**Task item**
Using the listing below, return every line that includes "Adhes".

**Stored data**
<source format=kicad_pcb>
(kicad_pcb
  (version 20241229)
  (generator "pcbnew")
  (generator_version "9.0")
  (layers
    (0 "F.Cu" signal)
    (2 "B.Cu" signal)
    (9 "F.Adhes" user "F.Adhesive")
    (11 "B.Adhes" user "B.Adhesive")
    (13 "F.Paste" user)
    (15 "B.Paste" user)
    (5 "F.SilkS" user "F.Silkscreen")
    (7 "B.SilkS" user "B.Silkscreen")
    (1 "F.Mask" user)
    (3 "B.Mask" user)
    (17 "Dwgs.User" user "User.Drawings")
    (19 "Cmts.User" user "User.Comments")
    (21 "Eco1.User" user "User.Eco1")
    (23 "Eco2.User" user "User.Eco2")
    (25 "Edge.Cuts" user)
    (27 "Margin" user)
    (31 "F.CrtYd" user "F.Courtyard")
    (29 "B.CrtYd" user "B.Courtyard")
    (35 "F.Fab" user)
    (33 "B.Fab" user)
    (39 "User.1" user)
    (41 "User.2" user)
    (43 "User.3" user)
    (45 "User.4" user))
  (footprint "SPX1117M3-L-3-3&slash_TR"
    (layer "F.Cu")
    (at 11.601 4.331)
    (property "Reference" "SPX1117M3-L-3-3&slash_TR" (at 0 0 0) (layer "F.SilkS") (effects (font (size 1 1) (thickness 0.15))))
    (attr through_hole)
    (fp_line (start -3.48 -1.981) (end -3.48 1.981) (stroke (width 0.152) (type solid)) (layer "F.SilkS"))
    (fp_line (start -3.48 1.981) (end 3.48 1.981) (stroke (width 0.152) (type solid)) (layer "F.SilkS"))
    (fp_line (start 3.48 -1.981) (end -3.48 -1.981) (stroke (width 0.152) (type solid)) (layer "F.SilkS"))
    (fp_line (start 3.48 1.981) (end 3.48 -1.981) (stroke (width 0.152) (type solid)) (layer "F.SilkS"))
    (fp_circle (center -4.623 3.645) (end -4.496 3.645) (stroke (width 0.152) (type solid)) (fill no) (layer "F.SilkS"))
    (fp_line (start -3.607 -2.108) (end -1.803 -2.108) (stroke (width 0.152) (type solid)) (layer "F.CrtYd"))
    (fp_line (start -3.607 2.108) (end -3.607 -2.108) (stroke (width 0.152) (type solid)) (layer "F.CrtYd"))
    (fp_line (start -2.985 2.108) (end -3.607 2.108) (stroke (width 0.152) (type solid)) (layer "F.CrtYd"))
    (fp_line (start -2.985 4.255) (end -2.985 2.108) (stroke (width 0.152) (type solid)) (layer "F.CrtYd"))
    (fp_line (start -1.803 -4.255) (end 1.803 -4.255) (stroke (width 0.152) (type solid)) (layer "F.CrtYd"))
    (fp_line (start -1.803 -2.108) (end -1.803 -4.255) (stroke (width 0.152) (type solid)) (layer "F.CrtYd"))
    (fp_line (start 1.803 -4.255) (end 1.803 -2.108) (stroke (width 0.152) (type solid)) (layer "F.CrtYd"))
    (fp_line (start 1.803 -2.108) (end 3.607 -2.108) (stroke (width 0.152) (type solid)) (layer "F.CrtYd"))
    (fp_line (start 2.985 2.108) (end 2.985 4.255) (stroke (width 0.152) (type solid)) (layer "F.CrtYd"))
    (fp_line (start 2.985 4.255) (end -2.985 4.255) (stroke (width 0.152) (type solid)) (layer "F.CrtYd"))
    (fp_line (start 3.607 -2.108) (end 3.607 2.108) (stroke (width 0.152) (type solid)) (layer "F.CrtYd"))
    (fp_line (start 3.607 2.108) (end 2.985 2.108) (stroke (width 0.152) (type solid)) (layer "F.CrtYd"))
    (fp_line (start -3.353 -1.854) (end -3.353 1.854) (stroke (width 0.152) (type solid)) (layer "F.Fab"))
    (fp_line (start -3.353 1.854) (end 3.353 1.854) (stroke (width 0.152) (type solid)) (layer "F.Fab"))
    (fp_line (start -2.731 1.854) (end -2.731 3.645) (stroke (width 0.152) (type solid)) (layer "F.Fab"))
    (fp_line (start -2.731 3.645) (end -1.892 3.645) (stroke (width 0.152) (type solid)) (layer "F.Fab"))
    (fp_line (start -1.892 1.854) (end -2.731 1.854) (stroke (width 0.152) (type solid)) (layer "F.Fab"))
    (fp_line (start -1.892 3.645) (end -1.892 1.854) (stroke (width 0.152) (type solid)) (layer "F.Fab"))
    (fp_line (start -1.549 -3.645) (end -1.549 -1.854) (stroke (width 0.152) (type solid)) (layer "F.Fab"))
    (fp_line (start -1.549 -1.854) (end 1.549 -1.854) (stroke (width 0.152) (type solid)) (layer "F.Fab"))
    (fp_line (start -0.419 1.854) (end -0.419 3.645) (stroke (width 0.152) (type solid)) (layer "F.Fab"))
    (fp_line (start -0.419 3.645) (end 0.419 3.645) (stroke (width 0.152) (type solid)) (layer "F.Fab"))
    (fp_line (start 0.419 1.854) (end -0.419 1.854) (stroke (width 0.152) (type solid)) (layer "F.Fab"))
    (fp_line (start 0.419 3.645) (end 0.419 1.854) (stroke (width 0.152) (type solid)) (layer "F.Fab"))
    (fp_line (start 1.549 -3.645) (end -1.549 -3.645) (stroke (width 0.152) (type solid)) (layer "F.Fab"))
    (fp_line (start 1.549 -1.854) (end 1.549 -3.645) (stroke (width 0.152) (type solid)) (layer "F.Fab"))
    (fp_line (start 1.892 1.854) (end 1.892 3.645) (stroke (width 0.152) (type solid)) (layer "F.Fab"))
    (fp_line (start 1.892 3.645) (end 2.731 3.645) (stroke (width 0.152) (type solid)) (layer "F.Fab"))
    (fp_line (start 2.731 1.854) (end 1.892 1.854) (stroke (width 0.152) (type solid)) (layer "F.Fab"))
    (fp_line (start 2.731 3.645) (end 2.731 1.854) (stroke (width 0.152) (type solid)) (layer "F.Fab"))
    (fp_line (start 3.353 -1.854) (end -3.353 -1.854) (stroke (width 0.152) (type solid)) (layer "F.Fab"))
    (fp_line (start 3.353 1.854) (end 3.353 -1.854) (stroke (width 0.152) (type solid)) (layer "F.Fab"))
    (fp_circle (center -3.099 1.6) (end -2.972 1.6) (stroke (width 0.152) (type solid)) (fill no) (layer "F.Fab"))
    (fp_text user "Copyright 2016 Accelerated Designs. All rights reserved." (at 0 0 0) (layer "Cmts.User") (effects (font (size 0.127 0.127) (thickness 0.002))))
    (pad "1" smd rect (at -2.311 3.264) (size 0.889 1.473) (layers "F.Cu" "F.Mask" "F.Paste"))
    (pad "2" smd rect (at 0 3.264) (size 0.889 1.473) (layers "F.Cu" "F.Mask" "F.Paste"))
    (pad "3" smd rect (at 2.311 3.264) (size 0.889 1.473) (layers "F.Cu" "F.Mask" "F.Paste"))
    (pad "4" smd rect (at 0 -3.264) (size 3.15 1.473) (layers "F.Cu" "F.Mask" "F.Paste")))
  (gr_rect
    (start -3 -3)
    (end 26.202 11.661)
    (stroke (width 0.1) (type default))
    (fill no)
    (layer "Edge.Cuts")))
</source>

**Output below**
    (9 "F.Adhes" user "F.Adhesive")
    (11 "B.Adhes" user "B.Adhesive")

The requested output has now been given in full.